(Task data)
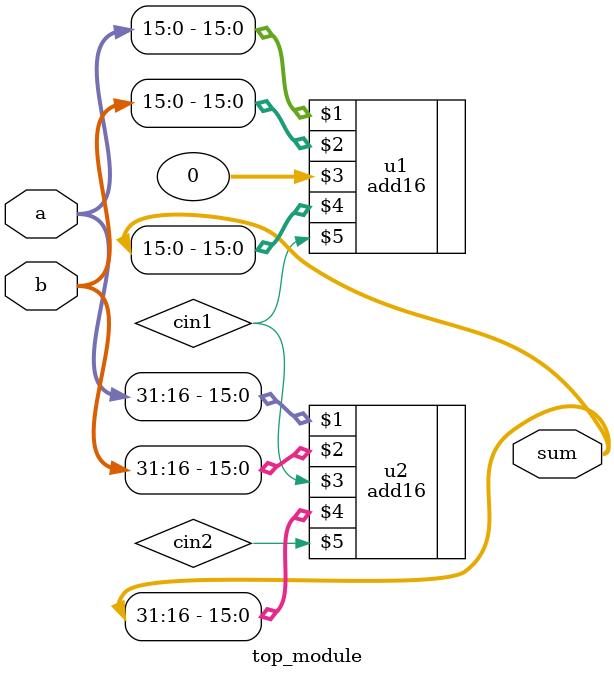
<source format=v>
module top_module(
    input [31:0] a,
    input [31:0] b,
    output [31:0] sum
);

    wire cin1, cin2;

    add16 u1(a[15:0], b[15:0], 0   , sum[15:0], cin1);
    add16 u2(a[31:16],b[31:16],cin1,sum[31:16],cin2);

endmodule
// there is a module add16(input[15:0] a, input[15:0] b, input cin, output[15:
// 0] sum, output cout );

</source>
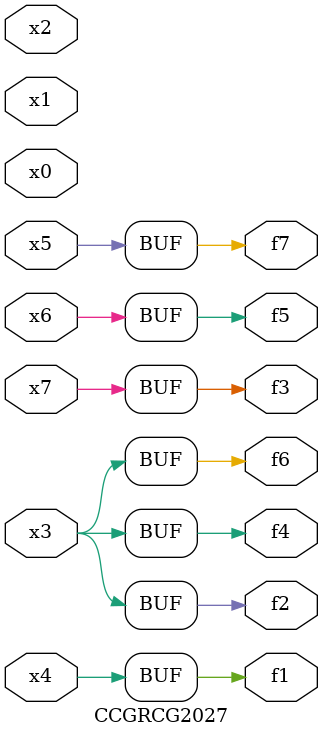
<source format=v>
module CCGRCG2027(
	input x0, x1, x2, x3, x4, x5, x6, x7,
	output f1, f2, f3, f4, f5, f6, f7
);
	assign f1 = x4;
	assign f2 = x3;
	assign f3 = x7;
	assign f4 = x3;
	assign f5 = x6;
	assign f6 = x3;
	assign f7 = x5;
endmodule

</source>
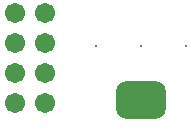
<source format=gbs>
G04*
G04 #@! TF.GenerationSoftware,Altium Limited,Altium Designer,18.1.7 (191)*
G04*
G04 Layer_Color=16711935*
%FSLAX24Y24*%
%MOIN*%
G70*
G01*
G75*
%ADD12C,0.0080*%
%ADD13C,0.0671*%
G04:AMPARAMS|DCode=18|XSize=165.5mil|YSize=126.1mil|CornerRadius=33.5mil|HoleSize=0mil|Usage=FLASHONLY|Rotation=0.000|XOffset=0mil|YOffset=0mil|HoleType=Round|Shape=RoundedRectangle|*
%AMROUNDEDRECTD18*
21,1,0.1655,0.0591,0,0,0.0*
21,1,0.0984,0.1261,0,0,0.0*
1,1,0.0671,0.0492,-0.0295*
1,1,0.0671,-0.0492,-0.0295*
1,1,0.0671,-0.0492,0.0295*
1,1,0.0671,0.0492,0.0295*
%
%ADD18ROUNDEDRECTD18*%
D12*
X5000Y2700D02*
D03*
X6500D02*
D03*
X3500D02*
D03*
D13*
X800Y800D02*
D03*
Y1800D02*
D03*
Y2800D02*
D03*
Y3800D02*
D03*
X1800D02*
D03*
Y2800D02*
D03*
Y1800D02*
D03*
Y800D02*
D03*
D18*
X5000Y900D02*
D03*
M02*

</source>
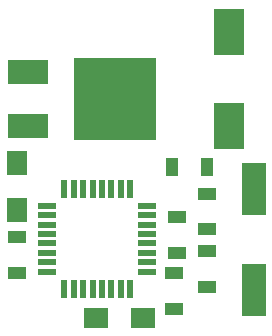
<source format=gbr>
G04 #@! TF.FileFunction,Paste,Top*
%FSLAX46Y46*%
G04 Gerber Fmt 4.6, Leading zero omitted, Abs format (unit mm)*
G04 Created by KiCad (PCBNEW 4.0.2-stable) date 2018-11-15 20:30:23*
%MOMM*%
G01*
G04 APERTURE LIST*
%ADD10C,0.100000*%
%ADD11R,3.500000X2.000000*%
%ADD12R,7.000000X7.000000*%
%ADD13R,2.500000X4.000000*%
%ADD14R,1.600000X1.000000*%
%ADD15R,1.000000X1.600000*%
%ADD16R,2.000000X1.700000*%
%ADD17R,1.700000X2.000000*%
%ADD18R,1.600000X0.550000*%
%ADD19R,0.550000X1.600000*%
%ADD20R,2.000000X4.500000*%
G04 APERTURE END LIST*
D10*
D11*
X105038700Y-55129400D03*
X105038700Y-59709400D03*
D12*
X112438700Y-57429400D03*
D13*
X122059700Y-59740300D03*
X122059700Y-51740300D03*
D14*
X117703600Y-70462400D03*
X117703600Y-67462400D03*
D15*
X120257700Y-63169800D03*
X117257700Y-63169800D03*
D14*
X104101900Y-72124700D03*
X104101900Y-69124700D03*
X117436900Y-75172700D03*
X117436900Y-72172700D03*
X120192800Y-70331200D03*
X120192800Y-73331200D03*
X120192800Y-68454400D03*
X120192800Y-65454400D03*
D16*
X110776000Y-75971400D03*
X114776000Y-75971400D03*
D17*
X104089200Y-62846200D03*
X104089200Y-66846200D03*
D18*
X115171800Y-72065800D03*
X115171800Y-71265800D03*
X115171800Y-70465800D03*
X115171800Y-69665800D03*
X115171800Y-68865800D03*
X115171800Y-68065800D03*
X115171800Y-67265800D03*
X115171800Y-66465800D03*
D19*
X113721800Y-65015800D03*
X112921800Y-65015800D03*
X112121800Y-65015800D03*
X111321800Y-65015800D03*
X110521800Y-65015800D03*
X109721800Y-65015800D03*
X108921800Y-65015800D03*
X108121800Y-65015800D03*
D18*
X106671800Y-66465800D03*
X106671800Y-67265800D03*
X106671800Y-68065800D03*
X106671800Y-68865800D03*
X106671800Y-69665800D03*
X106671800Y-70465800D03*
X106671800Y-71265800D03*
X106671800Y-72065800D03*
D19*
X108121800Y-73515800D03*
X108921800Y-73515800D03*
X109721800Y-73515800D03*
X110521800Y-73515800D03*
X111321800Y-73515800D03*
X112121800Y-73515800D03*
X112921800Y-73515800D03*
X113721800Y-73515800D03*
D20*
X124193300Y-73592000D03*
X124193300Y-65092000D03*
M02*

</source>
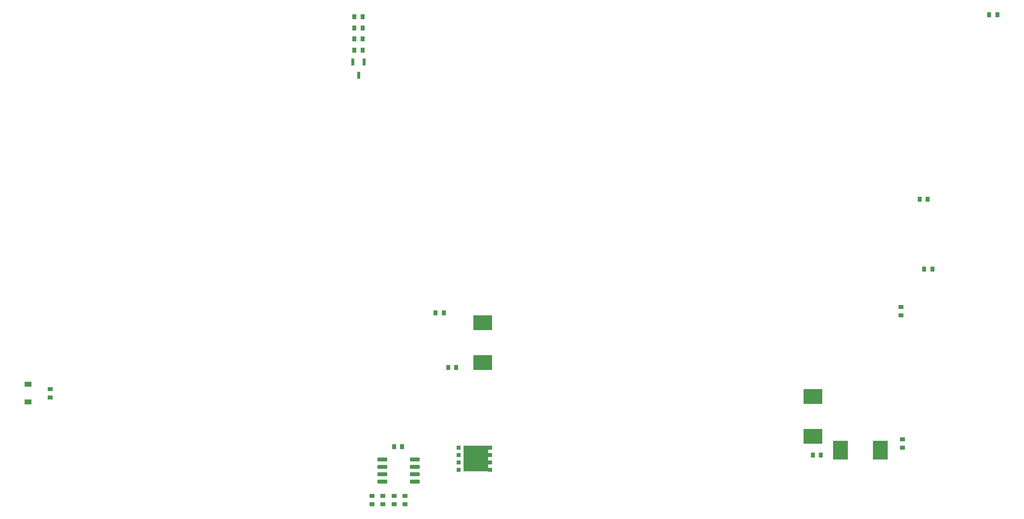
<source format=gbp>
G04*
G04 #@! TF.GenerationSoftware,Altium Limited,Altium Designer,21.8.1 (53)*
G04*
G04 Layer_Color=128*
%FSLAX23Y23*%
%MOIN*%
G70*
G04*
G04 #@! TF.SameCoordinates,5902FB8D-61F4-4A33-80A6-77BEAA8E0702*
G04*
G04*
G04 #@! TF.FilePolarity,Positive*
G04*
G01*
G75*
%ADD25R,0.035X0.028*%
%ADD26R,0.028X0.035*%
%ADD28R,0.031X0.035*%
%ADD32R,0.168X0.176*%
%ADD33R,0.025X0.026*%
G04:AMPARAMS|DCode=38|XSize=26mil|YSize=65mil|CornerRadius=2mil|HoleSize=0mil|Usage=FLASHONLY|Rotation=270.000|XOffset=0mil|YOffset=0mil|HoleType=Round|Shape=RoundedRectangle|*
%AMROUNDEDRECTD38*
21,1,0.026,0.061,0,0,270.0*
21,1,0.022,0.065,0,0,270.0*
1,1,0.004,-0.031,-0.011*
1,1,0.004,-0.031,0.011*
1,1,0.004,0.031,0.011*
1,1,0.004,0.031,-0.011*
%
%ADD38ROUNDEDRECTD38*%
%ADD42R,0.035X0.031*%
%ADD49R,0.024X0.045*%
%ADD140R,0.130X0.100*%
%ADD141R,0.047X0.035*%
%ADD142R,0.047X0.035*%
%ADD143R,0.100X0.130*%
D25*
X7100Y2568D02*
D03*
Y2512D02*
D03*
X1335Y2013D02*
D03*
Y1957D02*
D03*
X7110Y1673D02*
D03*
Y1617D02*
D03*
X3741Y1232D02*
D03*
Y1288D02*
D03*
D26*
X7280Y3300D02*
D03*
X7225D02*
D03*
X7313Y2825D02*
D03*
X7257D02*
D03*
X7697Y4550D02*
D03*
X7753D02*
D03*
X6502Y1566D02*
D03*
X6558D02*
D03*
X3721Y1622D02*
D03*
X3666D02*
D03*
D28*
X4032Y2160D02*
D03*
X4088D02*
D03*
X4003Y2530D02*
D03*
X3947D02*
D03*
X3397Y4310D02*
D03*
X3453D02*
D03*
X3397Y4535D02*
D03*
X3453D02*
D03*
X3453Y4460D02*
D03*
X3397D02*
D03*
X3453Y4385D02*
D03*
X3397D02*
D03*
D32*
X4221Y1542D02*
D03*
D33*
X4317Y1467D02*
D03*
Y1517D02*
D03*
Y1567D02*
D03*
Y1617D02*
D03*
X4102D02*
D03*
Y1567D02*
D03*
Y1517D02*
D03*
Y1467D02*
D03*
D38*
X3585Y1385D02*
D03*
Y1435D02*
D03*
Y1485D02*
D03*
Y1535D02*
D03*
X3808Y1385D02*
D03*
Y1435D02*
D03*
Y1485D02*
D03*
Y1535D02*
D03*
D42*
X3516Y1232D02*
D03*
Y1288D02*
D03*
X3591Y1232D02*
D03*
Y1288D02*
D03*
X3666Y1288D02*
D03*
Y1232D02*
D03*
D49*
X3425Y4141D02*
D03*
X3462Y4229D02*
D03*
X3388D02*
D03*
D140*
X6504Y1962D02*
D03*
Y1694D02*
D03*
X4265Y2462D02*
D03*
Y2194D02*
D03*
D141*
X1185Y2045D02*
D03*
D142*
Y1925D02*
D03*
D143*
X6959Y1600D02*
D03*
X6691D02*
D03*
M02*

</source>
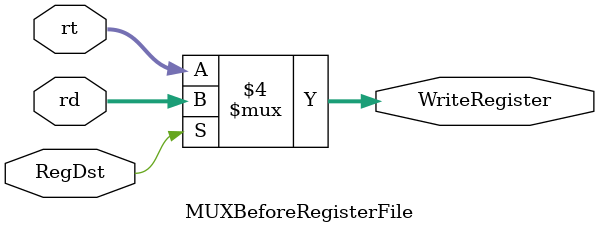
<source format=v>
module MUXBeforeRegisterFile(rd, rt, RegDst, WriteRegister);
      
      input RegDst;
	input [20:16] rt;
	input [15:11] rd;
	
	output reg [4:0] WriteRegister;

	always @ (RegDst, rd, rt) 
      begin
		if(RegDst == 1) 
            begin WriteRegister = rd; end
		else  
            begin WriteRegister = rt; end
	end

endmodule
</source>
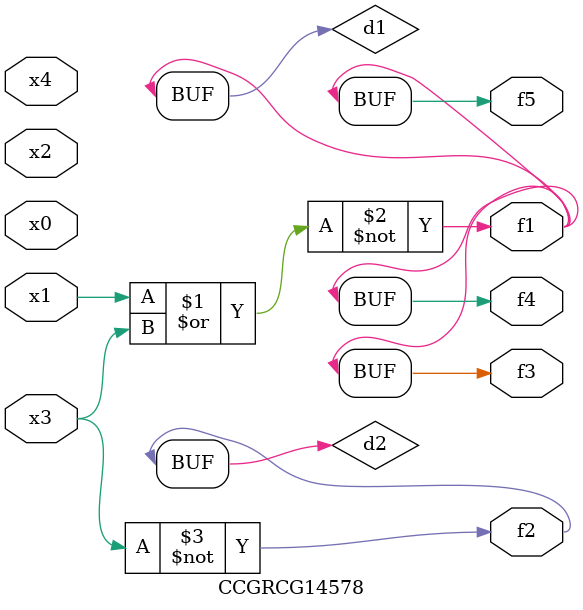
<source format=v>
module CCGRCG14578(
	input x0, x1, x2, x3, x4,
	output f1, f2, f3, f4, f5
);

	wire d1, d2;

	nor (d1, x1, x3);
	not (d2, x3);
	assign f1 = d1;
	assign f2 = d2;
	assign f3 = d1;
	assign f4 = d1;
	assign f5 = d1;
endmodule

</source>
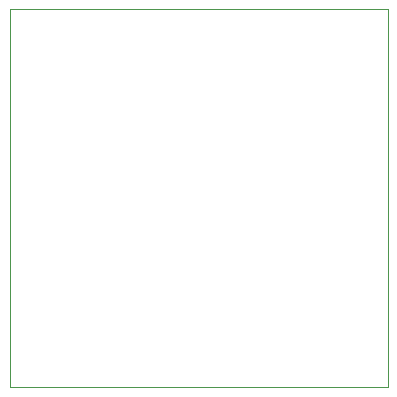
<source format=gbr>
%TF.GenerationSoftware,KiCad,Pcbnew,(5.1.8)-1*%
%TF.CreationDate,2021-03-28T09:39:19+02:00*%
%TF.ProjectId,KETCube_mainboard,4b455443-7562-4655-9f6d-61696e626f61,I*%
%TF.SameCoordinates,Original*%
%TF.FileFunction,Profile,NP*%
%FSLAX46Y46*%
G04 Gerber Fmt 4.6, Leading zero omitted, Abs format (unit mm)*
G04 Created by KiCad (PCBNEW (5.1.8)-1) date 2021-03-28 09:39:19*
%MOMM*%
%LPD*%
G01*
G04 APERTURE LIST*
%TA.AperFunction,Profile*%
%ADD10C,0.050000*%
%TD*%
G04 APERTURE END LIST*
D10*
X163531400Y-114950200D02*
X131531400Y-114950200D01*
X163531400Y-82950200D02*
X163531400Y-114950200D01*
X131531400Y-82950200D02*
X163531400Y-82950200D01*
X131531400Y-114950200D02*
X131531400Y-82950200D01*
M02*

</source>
(End Task data)
Work required>
Show every line from the entries that includes the word "Limited".

Expected answer>
G04 #@! TF.GenerationSoftware,Altium Limited,Altium Designer,18.1.7 (191)*
G04 #@! TF.GenerationSoftware,Altium Limited,Altium Designer,21.8.1 (53)*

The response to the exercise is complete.